Airbus Verhandlungen vor dem Scheitern

Im Tauziehen um die Verlängerung der Start- und Landebahn des Airbus-Werks in Hamburg hat der Senat einen Rückschlag erlitten. Die Gespräche über die noch benötigten Grundstücke wurden am Freitag abgebrochen - die betroffene Kirchengemeinde wirft Airbus "Starrsinn" vor.

Hamburg - Die Startbahngegner aus dem vom Ausbau bedrohten Dorf Neuenfelde erklärten, die Gespräche seien "ins Stocken" geraten. Verantwortlich für den Misserfolg sei allein der Flugzeugbauer Airbus, der kein Entgegenkommen gezeigt habe.

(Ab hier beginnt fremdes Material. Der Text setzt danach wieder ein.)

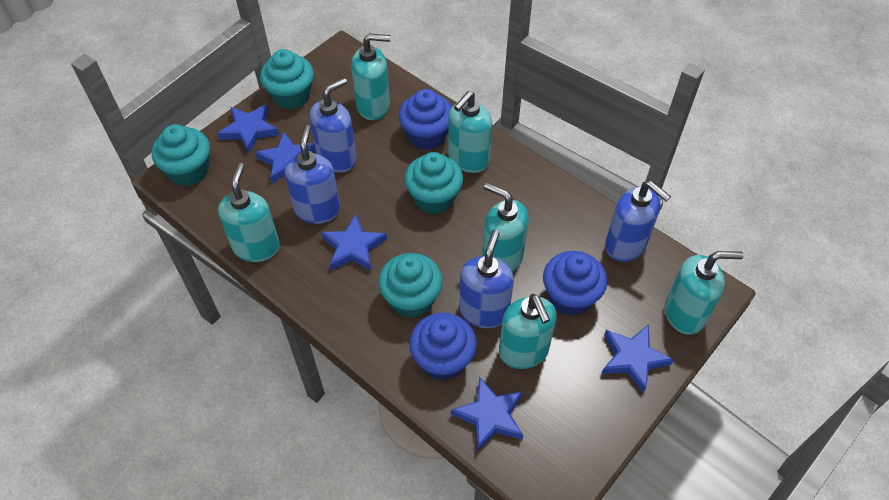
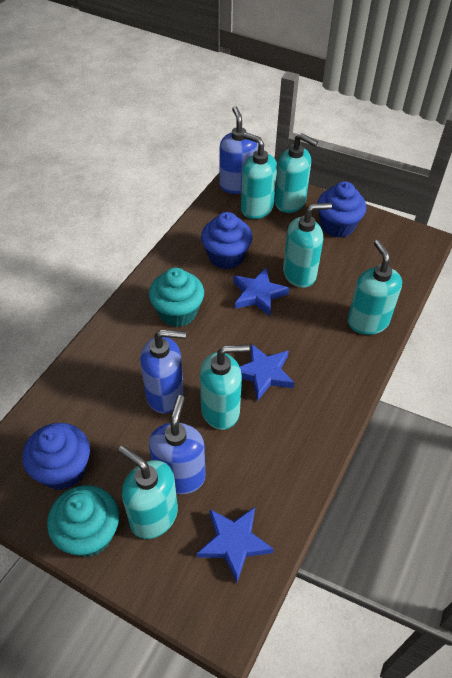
blue soap dispenser: [285,125,340,224] [310,78,357,173] [459,229,514,328] [605,181,671,262] = 4 -> [140,329,186,414] [149,395,205,494] [219,106,258,194] = 3
blue star: [217,104,279,153] [255,132,316,184] [321,214,387,271] [451,377,523,452] [601,324,674,393] = 5 -> [197,507,274,582] [233,268,289,316] [240,344,294,401] = 3
turquoise cupcake: [152,124,210,186] [260,49,314,110] [378,253,443,318] [404,152,463,214] = 4 -> [47,485,119,557] [149,268,204,327] = 2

Bewohner und die örtliche Kirchengemeinde verhandeln seit Wochen mit dem Hamburger Senat über den Verkauf ihres Schlüsselgrundstücks. In seiner Erklärung warf der Kirchenvorstand dem Flugzeugbauer vor, "starr und stur" an der vollen Verlängerung der Startbahn festgehalten und jeden Gedanken an einen Verzicht oder eine Verkürzung dieses Projekts verweigert zu haben.

Airbus wies die Vorwürfe als "vollkommen unangemessen" zurück. "Richtig ist, dass das Unternehmen sich sehr wohl kompromissbereit gezeigt und eine Vielzahl von konkreten Angeboten gemacht hat", hieß es. Dass es bei der Länge der Landebahn keinen Spielraum gebe, liege an technischen Fragen und nicht an mangelnder Kompromissbereitschaft. Airbus hatte unter anderem für Neuenfelde einen gemeinnützigen Fonds von drei Millionen Euro eingerichtet und zugesagt, dass die Startbahn über die geplanten 589 Meter hinaus nicht mehr verlängert werden solle.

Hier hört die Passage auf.